Increasingly, though, you seem not to have to go as far as Virginia in pursuit of the American wilds - and you certainly don't need that extra-light, all-weather jacket and matching magenta wetsuit. I have seen more deer on the verges of the Washington suburbs from the comfort of my car than I ever encountered in the countryside.

Wildlife is encroaching even on New York. Just a week or so ago, a wandering coyote was apprehended in Central Park. It was shot (with an anaesthetising dart, the police hastened to add), and caged for dispatch to a more conventional habitat "up-state". In Washington last week, a red-tailed hawk made news by swooping on to the White House lawn to feast on a presidential duck. Public sympathy for the savagely dissected duck, however, was muted by the relative rarity of the hawk: live and let die, said Washington coolly, as it girded for war across the ocean.

That, however, was before the beavers. To understand the fuss about the beavers, you need to know two things. Washington does not have many sources of civic pride, but it affects a communal swoon over the hundreds of Japanese cherry trees that bloom along the tidal basin of the Potomac River at this time of year. And while hawks and ducks and deer may be two a penny in the capital, it is not every day you see a beaver.

So it was with shocked incredulity that the park service admitted last week that four of the sacred cherries had been cruelly felled. Smashed to the ground, heavy with pink blossom, they looked like ravished May queens, and the city was out for vengeance. With the most celebrated chopper of cherry trees, George Washington, long gone, suspicion alighted on two enemies of the moment: anti-war protesters and - perish the thought - disgruntled Serbs. Small matter that neither had been much in evidence before then.

Expert examination, however, turned up not axe marks, but tooth marks. The culprit was a beaver. Whereupon everything changed. In Beaver v Cherry Trees, this city of lawyers was split evenly. It was "save our beavers" against "save our trees" - causes equal in environmental merit, but fundamentally incompatible. The National Park Service had the unenviable task of "doing something". It set off "slow and easy" (its words) on a twin-track policy of prevention. Vulnerable trees were encased in netting, and a $1,500 (pounds 940) contract was put out on the beaver: the trappers were called in.

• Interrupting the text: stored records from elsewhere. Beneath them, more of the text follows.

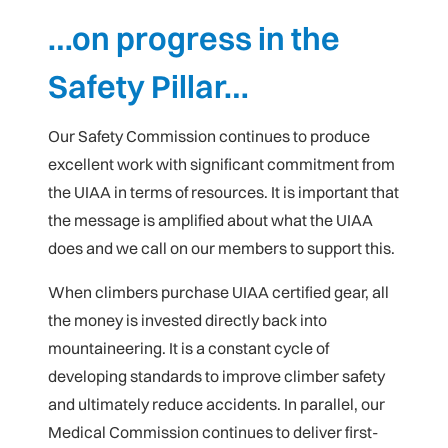
…on progress in the
Safety Pillar…
Our Safety Commission continues to produce
excellent work with significant commitment from
the UIAA in terms of resources. It is important that
the message is amplified about what the UIAA
does and we call on our members to support this.
When climbers purchase UIAA certified gear, all
the money is invested directly back into
mountaineering. It is a constant cycle of
developing standards to improve climber safety
and ultimately reduce accidents. In parallel, our
Medical Commission continues to deliver first-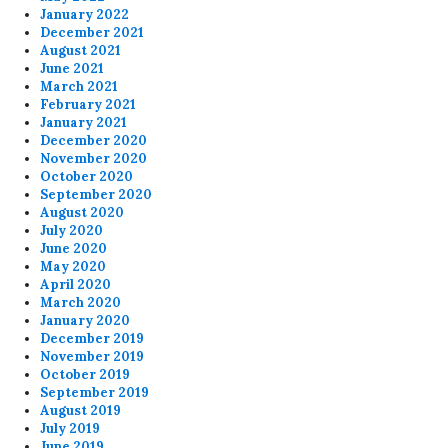
January 2022
December 2021
August 2021
June 2021
March 2021
February 2021
January 2021
December 2020
November 2020
October 2020
September 2020
August 2020
July 2020
June 2020
May 2020
April 2020
March 2020
January 2020
December 2019
November 2019
October 2019
September 2019
August 2019
July 2019
June 2019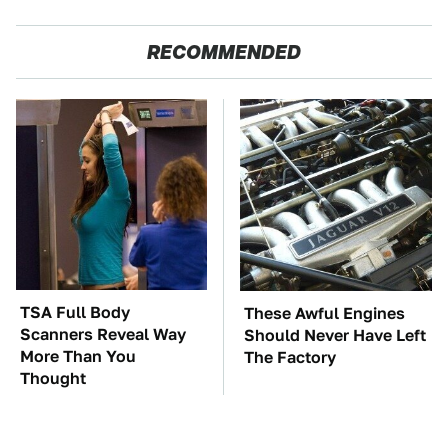
RECOMMENDED
TSA Full Body
These Awful Engines
Scanners Reveal Way
Should Never Have Left
More Than You
The Factory
Thought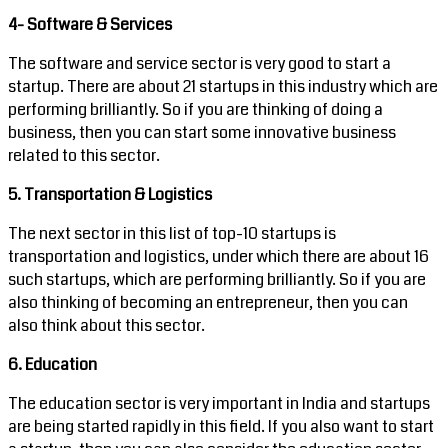
4- Software & Services
The software and service sector is very good to start a
startup. There are about 21 startups in this industry which are
performing brilliantly. So if you are thinking of doing a
business, then you can start some innovative business
related to this sector.
5. Transportation & Logistics
The next sector in this list of top-10 startups is
transportation and logistics, under which there are about 16
such startups, which are performing brilliantly. So if you are
also thinking of becoming an entrepreneur, then you can
also think about this sector.
6. Education
The education sector is very important in India and startups
are being started rapidly in this field. If you also want to start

On night two of their patrol, a spectacular success: they had their beaver - alive. But before they could claim their bounty, word came from a chastened park service: "We believe there are now two beavers. We have had sightings." On Saturday night, moonlit blossom-strollers (their ranks now swelled with beaver-watchers and television crews) witnessed the capture of a second "furry critter" or "tree-murderer" (depending on your point of view). By Monday, though, there was talk of a third beaver; perhaps a whole family.

By now, the park service - its phone lines jammed by callers appealing for the beavers to be spared - was having to watch its language. With a real war never far away, any hint of deportation, still less species- cleansing, was off-limits. Everyone did their best.

The traps were the most humane on the market; a Pennsylvania couple offered the vacant pond on their estate, but the park service said that as celebrities, the beavers deserved to have their new address kept private.

One woman even described the beaver as a "true follower of the American Dream. He should be allowed to build again," she wrote to The Washington Post, "revel in his success and be proud of the beaver that he can become; because this is America." To which there is surely only one response: "Bravo! Bravo! God bless the Beaver - and God bless America!"